Department of Biomedical Informatics, Vanderbilt University Medical Center, United States.
J Biomed Inform. 2017 Dec;76:9-18. doi: 10.1016/j.jbi.2017.10.008. Epub 2017 Oct 24.
Prior to implementing predictive models in novel settings, analyses of calibration and clinical usefulness remain as important as discrimination, but they are not frequently discussed. Calibration is a model's reflection of actual outcome prevalence in its predictions. Clinical usefulness refers to the utilities, costs, and harms of using a predictive model in practice. A decision analytic approach to calibrating and selecting an optimal intervention threshold may help maximize the impact of readmission risk and other preventive interventions.
To select a pragmatic means of calibrating predictive models that requires a minimum amount of validation data and that performs well in practice. To evaluate the impact of miscalibration on utility and cost via clinical usefulness analyses.
Observational, retrospective cohort study with electronic health record data from 120,000 inpatient admissions at an urban, academic center in Manhattan. The primary outcome was thirty-day readmission for three causes: all-cause, congestive heart failure, and chronic coronary atherosclerotic disease. Predictive modeling was performed via L1-regularized logistic regression. Calibration methods were compared including Platt Scaling, Logistic Calibration, and Prevalence Adjustment. Performance of predictive modeling and calibration was assessed via discrimination (c-statistic), calibration (Spiegelhalter Z-statistic, Root Mean Square Error [RMSE] of binned predictions, Sanders and Murphy Resolutions of the Brier Score, Calibration Slope and Intercept), and clinical usefulness (utility terms represented as costs).
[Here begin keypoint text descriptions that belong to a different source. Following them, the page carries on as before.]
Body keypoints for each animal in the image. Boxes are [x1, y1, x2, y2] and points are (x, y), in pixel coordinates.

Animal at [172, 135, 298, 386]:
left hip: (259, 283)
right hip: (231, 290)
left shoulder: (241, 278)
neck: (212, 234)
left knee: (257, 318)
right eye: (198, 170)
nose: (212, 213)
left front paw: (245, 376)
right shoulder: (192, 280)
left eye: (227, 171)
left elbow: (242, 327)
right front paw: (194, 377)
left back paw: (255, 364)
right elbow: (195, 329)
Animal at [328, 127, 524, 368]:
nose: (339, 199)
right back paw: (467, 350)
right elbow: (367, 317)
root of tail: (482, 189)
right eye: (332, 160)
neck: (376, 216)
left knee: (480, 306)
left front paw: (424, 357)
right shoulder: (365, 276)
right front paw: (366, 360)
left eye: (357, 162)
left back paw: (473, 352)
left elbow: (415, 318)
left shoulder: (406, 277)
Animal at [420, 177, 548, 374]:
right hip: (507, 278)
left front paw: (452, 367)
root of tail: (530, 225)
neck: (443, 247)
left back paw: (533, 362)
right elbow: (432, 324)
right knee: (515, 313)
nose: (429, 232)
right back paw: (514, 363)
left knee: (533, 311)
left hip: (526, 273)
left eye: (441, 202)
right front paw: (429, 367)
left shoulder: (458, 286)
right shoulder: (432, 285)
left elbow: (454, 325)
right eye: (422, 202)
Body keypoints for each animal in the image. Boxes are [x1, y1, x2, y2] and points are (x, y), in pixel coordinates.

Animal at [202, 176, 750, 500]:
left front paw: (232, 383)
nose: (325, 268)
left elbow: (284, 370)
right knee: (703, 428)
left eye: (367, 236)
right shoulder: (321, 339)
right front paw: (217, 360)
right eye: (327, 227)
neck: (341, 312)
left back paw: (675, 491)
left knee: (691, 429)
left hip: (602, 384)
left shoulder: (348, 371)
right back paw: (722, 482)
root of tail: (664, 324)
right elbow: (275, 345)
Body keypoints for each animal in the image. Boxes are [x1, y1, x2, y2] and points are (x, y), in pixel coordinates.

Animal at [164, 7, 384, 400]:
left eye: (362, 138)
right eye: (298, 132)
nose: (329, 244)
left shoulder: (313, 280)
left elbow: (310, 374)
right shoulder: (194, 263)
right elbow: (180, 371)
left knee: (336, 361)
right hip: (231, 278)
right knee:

The amount of validation data necessary to apply each calibration algorithm was also assessed.
C-statistics by diagnosis ranged from 0.7 for all-cause readmission to 0.86 (0.78-0.93) for congestive heart failure. Logistic Calibration and Platt Scaling performed best and this difference required analyzing multiple metrics of calibration simultaneously, in particular Calibration Slopes and Intercepts. Clinical usefulness analyses provided optimal risk thresholds, which varied by reason for readmission, outcome prevalence, and calibration algorithm. Utility analyses also suggested maximum tolerable intervention costs, e.g., $1720 for all-cause readmissions based on a published cost of readmission of $11,862.
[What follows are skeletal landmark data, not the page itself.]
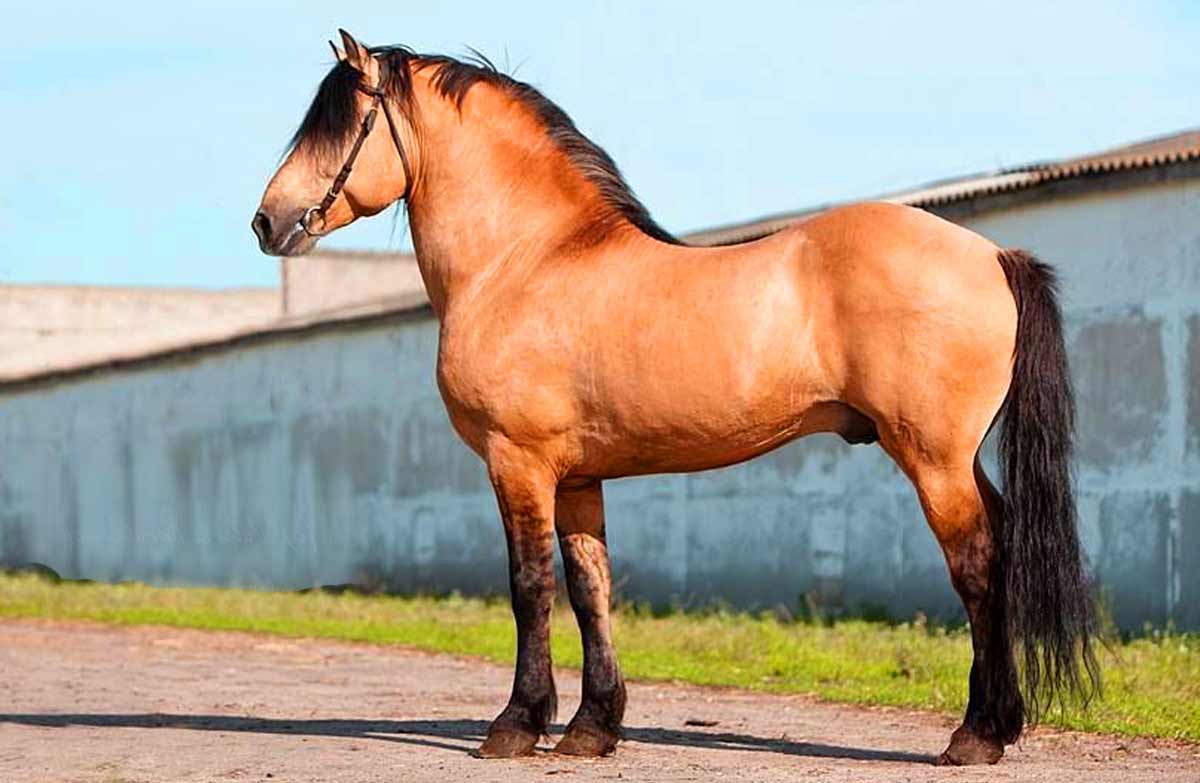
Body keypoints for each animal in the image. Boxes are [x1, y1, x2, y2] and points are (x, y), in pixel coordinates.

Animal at [252, 30, 1099, 766]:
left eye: (343, 122)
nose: (267, 221)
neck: (526, 261)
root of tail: (993, 253)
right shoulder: (577, 477)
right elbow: (591, 587)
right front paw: (592, 727)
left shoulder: (517, 463)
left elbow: (530, 587)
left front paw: (516, 724)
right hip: (958, 460)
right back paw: (1001, 722)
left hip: (934, 460)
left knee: (978, 565)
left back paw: (975, 736)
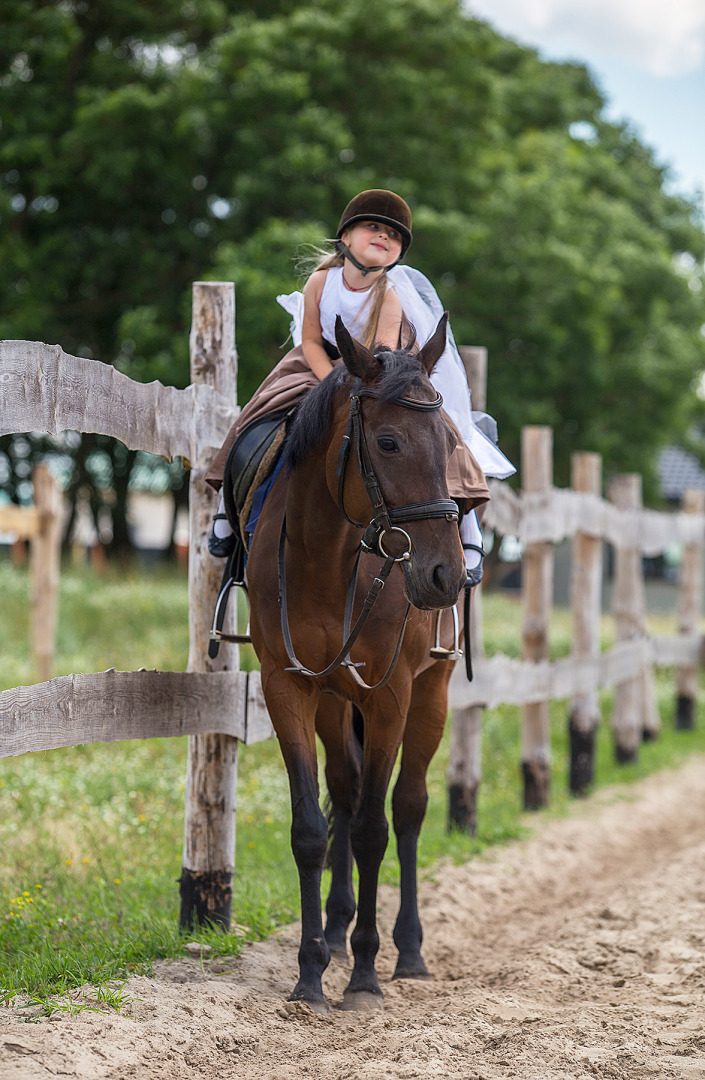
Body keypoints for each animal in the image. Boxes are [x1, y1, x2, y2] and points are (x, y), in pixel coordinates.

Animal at [245, 313, 464, 1010]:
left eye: (448, 442)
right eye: (388, 442)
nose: (445, 574)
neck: (328, 558)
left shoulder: (390, 696)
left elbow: (375, 829)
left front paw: (366, 973)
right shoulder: (289, 687)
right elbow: (311, 829)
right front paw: (311, 971)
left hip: (431, 694)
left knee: (408, 806)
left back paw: (407, 951)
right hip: (334, 699)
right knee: (344, 791)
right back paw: (337, 933)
Choice of calibration method depends on availability of validation data and on performance. Improperly calibrated models may contribute to higher costs of intervention as measured via clinical usefulness. Decision-makers must understand underlying utilities or costs inherent in the use-case at hand to assess usefulness and will obtain the optimal risk threshold to trigger intervention with intervention cost limits as a result.
在将预测模型应用于新环境之前,校准和临床实用性的分析与区分度同样重要,但目前对此讨论较少。校准是模型对预测中实际结果发生率的反映。临床实用性是指在实践中使用预测模型的效用、成本和危害。通过决策分析方法对校准和选择最佳干预阈值进行分析,可能有助于最大限度地提高再入院风险和其他预防干预措施的效果。
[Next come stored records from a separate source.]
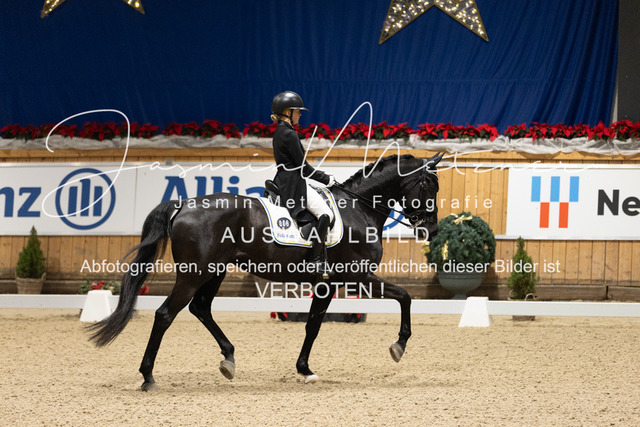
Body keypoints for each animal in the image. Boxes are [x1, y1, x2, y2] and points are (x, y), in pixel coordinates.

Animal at [88, 153, 443, 390]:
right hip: (194, 273)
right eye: (429, 187)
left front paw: (305, 369)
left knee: (200, 308)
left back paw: (229, 359)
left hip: (215, 271)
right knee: (165, 314)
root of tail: (184, 204)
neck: (359, 208)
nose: (432, 230)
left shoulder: (327, 284)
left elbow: (313, 326)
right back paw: (148, 376)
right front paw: (399, 346)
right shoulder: (356, 278)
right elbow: (405, 296)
选择一种实用的校准预测模型的方法,该方法只需最少的验证数据,并且在实践中表现良好。通过临床实用性分析评估校准不当对效用和成本的影响。
这是一项基于电子病历数据的观察性、回顾性队列研究,数据来自曼哈顿市一所城市学术中心的 12 万例住院患者。主要结局指标是 30 天内因三种原因(全因、充血性心力衰竭和慢性冠状动脉粥样硬化性疾病)的再入院。通过 L1-正则化逻辑回归进行预测建模。比较了几种校准方法,包括 Platt 缩放、逻辑校准和患病率调整。通过区分度(c 统计量)、校准(Spiegelhalter Z 统计量、分箱预测的均方根误差 [RMSE]、桑德斯和墨菲的 Brier 评分分辨率、校准斜率和截距)和临床实用性(效用项表示为成本)评估预测模型和校准的性能。还评估了应用每种校准算法所需的验证数据量。
根据诊断,c 统计量范围从全因再入院的 0.7 到充血性心力衰竭的 0.86(0.78-0.93)。逻辑校准和 Platt 缩放表现最好,这一差异需要同时分析校准的多个指标,特别是校准斜率和截距。临床实用性分析提供了最佳风险阈值,这些阈值因再入院原因、结果发生率和校准算法而异。效用分析还表明了最大可容忍干预成本,例如,基于发表的再入院成本 11862 美元,全因再入院的最高可容忍干预成本为 1720 美元。
校准方法的选择取决于验证数据的可用性和性能。校准不当的模型可能会导致干预成本增加,这可以通过临床实用性来衡量。决策者必须了解手头用例中固有的效用或成本,以评估效用,并根据干预成本限制获得最佳风险阈值,以触发干预。